TASK STATEMENT – Convert the lines from the one containing "Erdoğan) liderliğinizde askeri açıdan çok" through the one containing "Rusya’dan gelebilecek tehditlere karşı", both included, into a Markdown table with the columns No. and Text. Number each line and omit blank lines.

DATA SHOWN –
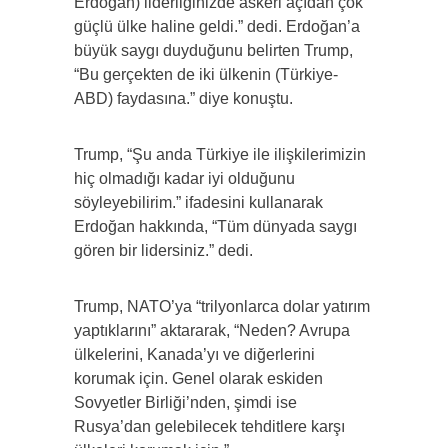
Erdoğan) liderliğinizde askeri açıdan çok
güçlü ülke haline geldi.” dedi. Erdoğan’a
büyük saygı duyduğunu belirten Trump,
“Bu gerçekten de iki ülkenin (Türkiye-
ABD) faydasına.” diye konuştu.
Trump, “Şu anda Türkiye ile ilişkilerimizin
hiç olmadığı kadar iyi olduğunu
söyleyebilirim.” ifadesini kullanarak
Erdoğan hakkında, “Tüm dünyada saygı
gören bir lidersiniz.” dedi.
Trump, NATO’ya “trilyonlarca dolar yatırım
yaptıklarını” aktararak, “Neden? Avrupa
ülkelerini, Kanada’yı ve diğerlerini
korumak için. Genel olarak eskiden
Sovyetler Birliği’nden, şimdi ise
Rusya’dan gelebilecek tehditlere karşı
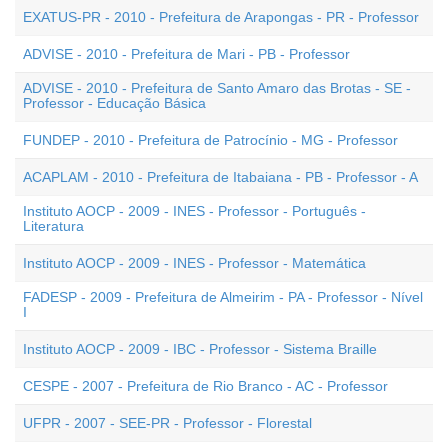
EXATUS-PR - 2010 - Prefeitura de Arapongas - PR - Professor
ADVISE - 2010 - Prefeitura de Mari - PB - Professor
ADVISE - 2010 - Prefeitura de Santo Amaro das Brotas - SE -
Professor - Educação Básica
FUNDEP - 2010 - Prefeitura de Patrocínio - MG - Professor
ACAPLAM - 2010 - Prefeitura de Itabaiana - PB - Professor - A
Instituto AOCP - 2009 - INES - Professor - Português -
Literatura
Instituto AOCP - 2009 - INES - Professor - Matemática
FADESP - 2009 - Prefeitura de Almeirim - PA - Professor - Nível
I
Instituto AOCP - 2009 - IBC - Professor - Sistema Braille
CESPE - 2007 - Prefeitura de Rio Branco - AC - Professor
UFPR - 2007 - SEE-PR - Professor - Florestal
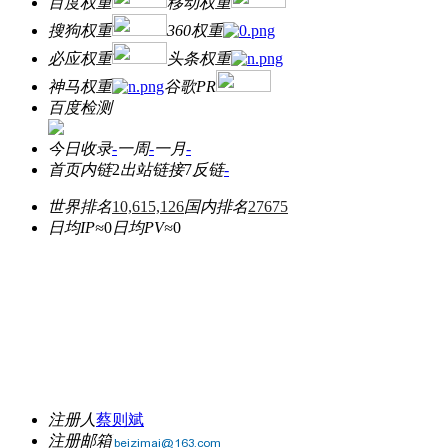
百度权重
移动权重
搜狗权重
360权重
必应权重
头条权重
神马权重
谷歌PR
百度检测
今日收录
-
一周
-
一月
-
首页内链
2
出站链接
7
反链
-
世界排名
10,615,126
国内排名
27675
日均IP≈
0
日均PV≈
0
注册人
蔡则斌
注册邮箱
--
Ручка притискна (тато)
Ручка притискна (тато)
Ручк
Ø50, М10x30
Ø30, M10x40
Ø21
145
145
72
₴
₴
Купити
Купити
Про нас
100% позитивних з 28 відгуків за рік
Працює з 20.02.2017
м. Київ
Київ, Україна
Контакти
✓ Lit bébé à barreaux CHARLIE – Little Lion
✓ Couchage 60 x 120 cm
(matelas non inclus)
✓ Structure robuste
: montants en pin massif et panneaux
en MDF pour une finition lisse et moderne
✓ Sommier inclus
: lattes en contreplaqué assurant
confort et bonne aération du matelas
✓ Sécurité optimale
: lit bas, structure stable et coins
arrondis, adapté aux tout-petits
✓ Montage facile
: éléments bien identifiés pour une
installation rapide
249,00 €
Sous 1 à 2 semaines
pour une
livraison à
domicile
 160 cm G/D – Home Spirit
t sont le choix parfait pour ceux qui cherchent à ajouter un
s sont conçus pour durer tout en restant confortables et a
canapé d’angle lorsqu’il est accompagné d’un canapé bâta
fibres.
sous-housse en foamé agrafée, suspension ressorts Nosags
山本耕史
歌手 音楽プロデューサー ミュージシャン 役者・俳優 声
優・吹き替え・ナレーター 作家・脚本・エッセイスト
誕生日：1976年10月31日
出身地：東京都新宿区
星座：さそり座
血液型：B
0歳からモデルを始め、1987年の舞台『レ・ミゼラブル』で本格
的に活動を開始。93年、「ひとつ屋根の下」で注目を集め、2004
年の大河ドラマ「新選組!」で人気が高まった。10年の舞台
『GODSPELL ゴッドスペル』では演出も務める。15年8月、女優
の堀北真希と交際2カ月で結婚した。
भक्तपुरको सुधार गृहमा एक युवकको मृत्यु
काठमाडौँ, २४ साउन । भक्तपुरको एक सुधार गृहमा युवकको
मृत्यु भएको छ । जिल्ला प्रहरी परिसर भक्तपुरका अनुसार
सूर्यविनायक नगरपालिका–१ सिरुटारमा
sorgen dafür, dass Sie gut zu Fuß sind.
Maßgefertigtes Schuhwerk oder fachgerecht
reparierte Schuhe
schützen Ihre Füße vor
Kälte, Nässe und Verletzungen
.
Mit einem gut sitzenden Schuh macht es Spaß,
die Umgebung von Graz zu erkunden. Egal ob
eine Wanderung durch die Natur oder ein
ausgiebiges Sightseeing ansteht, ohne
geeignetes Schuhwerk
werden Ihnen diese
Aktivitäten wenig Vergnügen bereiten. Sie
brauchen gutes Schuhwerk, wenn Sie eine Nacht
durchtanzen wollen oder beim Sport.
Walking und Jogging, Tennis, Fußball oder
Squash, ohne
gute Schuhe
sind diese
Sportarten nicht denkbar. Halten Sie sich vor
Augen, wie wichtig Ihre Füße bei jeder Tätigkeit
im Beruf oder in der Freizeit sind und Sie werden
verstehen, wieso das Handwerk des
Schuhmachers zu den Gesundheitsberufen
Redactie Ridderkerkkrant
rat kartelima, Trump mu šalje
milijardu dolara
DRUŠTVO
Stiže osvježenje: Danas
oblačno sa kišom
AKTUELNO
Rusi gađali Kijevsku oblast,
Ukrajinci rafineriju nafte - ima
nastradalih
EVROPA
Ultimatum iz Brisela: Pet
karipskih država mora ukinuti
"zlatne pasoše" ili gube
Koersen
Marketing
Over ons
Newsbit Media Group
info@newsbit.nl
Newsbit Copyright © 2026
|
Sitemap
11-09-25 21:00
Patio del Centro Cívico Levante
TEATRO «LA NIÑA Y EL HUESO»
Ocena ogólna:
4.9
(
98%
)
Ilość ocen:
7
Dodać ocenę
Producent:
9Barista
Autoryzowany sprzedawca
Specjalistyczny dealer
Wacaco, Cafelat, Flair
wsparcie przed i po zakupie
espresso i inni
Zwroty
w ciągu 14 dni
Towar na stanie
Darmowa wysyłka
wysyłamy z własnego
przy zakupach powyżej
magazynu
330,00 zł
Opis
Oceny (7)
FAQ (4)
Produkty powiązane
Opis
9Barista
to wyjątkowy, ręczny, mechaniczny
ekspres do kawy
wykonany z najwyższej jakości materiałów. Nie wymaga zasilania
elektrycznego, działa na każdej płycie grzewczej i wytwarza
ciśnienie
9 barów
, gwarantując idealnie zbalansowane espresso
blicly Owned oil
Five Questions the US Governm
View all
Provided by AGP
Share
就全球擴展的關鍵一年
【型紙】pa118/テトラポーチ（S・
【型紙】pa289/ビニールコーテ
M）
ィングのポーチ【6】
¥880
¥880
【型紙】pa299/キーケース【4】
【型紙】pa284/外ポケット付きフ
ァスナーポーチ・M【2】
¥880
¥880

ANSWER SECTION –
| No. | Text |
|---|---|
| 1 | Erdoğan) liderliğinizde askeri açıdan çok |
| 2 | güçlü ülke haline geldi.” dedi. Erdoğan’a |
| 3 | büyük saygı duyduğunu belirten Trump, |
| 4 | “Bu gerçekten de iki ülkenin (Türkiye- |
| 5 | ABD) faydasına.” diye konuştu. |
| 6 | Trump, “Şu anda Türkiye ile ilişkilerimizin |
| 7 | hiç olmadığı kadar iyi olduğunu |
| 8 | söyleyebilirim.” ifadesini kullanarak |
| 9 | Erdoğan hakkında, “Tüm dünyada saygı |
| 10 | gören bir lidersiniz.” dedi. |
| 11 | Trump, NATO’ya “trilyonlarca dolar yatırım |
| 12 | yaptıklarını” aktararak, “Neden? Avrupa |
| 13 | ülkelerini, Kanada’yı ve diğerlerini |
| 14 | korumak için. Genel olarak eskiden |
| 15 | Sovyetler Birliği’nden, şimdi ise |
| 16 | Rusya’dan gelebilecek tehditlere karşı |